Старик еще в самом начале этого потока обличающих замечаний торопливо поклонился отставному и, стараясь ни на кого не глядеть, бегом спустился со ступеней на площадь.
– Ну, вы, тетки! Чего стоите?! Что младенцев домой не несете?! Поди-ко, переколели все от холоду – марш домой! Живо! – заговорил самодовольный отставной, обратившись в несколько начальственном тоне к двум бабам с младенцами на руках.
– Петра Кузьмич! господин Спица! майор ты наш милостивый! – просительски заклянчили бабенки. – Уж уважь ты нас, сирот, – оставь младенцев-то до завтрева!.. Опосле обеден – вот те Христос – принесем!
– Ну, ну, ладно! без разговоров! это вздор, этого нельзя! – строго отрезал господин Спица.
– Почему ж те нельзя? Мы ведь прокату твоей милости завсягды верно, со всем уважением…
– Неси домой, сказано! – перебил майор, начальственно топнув ногою. – Отдайте там барыне, жене моей, да скажите, чтоб накормила их. А то вы – твари бесчувственные! на нас положились только, так вы мне всех младенцев переморите!
– Да завтра мы бы и за ранней, и за поздней постояли бы… ноне выручки не больно-то казисты: еле-еле гривну в обедню настоишь – сам знаешь!..
– Врете, колотовки! Завтра родительская – выручка лихая будет, поэтому назавтра прокату – сорок копеек с младенца, коли кто брать хочет! – решительным тоном объявил для всеобщего сведения майор Спица.
– Что ж так дорого? Несообразно больно! Завсягды по пятнадцати, много-много уж по двадцати брали, а ноне – накося! Сорок! – возражали недовольные нищенки.
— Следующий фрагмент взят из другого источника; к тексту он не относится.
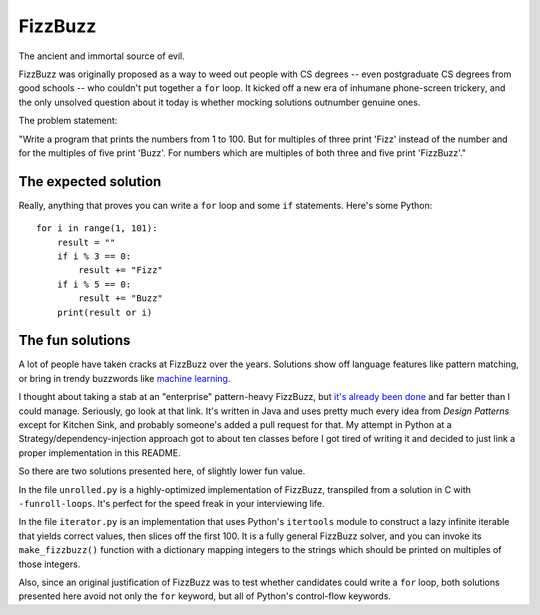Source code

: FizzBuzz
========

The ancient and immortal source of evil.

FizzBuzz was originally proposed as a way to weed out people with CS
degrees -- even postgraduate CS degrees from good schools -- who
couldn't put together a ``for`` loop. It kicked off a new era of
inhumane phone-screen trickery, and the only unsolved question about
it today is whether mocking solutions outnumber genuine ones.

The problem statement:

"Write a program that prints the numbers from 1 to 100. But for
multiples of three print 'Fizz' instead of the number and for the
multiples of five print 'Buzz'. For numbers which are multiples of
both three and five print 'FizzBuzz'."


The expected solution
---------------------

Really, anything that proves you can write a ``for`` loop and some
``if`` statements. Here's some Python::

    for i in range(1, 101):
        result = ""
	if i % 3 == 0:
	    result += "Fizz"
	if i % 5 == 0:
	    result += "Buzz"
	print(result or i)


The fun solutions
-----------------

A lot of people have taken cracks at FizzBuzz over the
years. Solutions show off language features like pattern matching, or
bring in trendy buzzwords like `machine learning
<http://joelgrus.com/2016/05/23/fizz-buzz-in-tensorflow/>`_.

I thought about taking a stab at an "enterprise" pattern-heavy
FizzBuzz, but `it's already been done
<https://github.com/EnterpriseQualityCoding/FizzBuzzEnterpriseEdition>`_
and far better than I could manage. Seriously, go look at that
link. It's written in Java and uses pretty much every idea from
*Design Patterns* except for Kitchen Sink, and probably someone's
added a pull request for that. My attempt in Python at a
Strategy/dependency-injection approach got to about ten classes before
I got tired of writing it and decided to just link a proper
implementation in this README.

So there are two solutions presented here, of slightly lower fun value.

In the file ``unrolled.py`` is a highly-optimized implementation of
FizzBuzz, transpiled from a solution in C with
``-funroll-loops``. It's perfect for the speed freak in your
interviewing life.

In the file ``iterator.py`` is an implementation that uses Python's
``itertools`` module to construct a lazy infinite iterable that yields
correct values, then slices off the first 100. It is a fully general
FizzBuzz solver, and you can invoke its ``make_fizzbuzz()`` function
with a dictionary mapping integers to the strings which should be
printed on multiples of those integers.

Also, since an original justification of FizzBuzz was to test whether
candidates could write a ``for`` loop, both solutions presented here
avoid not only the ``for`` keyword, but all of Python's control-flow
keywords.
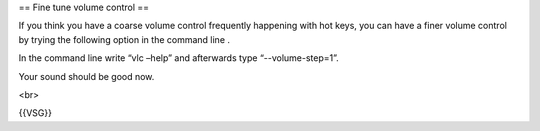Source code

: == Fine tune volume control ==

If you think you have a coarse volume control frequently happening with
hot keys, you can have a finer volume control by trying the following
option in the command line .

In the command line write “vlc –help” and afterwards type
“--volume-step=1”.

Your sound should be good now.

<br>

{{VSG}}
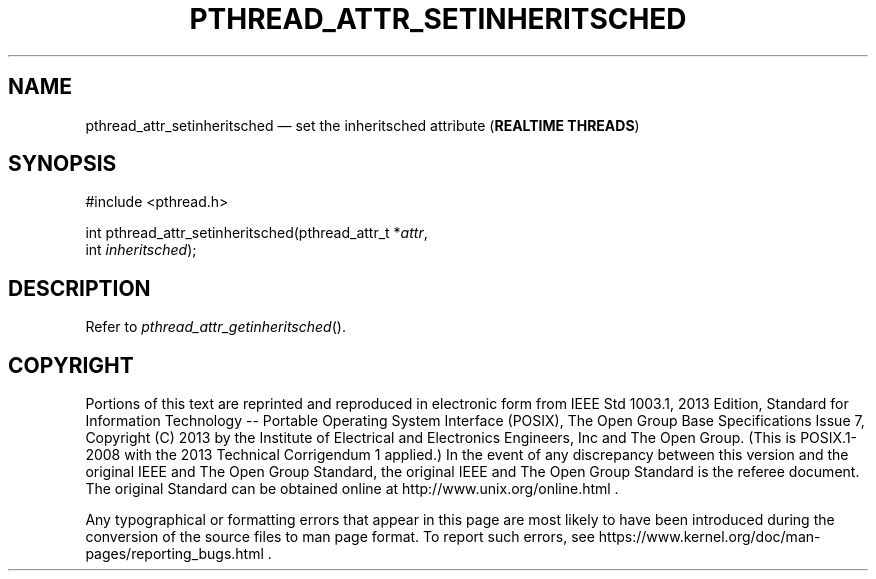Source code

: '\" et
.TH PTHREAD_ATTR_SETINHERITSCHED "3" 2013 "IEEE/The Open Group" "POSIX Programmer's Manual"

.SH NAME
pthread_attr_setinheritsched
\(em set the inheritsched attribute
(\fBREALTIME THREADS\fP)
.SH SYNOPSIS
.LP
.nf
#include <pthread.h>
.P
int pthread_attr_setinheritsched(pthread_attr_t *\fIattr\fP,
    int \fIinheritsched\fP);
.fi
.SH DESCRIPTION
Refer to
.IR "\fIpthread_attr_getinheritsched\fR\^(\|)".
.SH COPYRIGHT
Portions of this text are reprinted and reproduced in electronic form
from IEEE Std 1003.1, 2013 Edition, Standard for Information Technology
-- Portable Operating System Interface (POSIX), The Open Group Base
Specifications Issue 7, Copyright (C) 2013 by the Institute of
Electrical and Electronics Engineers, Inc and The Open Group.
(This is POSIX.1-2008 with the 2013 Technical Corrigendum 1 applied.) In the
event of any discrepancy between this version and the original IEEE and
The Open Group Standard, the original IEEE and The Open Group Standard
is the referee document. The original Standard can be obtained online at
http://www.unix.org/online.html .

Any typographical or formatting errors that appear
in this page are most likely
to have been introduced during the conversion of the source files to
man page format. To report such errors, see
https://www.kernel.org/doc/man-pages/reporting_bugs.html .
– Ну стойте без младенцев, мне все равно, – заключил майор, показывая намерение удалиться.
– Да что ты, батюшка, больно кочевряжишься со своими младенцами-ту? – заметил ему косоглазый и криворукий слюняй. – Твой товар нашим бабам не больно-то еще и подходячий. Потому у твоих младенцев лицо чистое, а нам на руку то, коли младенцу все лицо язва источила… За язвленного в родительскую точно что – можно копеек тридцать пять, а за твоех больше четвертака не моги!
Майор ответил слюняю только юпитеровским презрительно скошенным взглядом.
– Опять же вон у Мавры и не горлодера совсем, – пояснила одна из заинтересованных в деле бабенок.
– Так что ж, что не горлодера?! – возразил недовольный майор. – Ну, щипни его, подлеца, полегоньку или булавкой чуточку ткни – он тебе и будет кричать сколько хочешь!
– Так как же, Пётра Кузьмич, возьми по четвертаку со штуки! – пристали опять бабенки.
– Тридцать пять – и ни одной копейки меньше! – порешил майор.
– Мы те надбавим, ты нам спусти – вестимо, дело торговое, полюбовное… Хочешь тридцать да на косушку в задаток?
Майор колебался. Косушка действовала соблазнительно.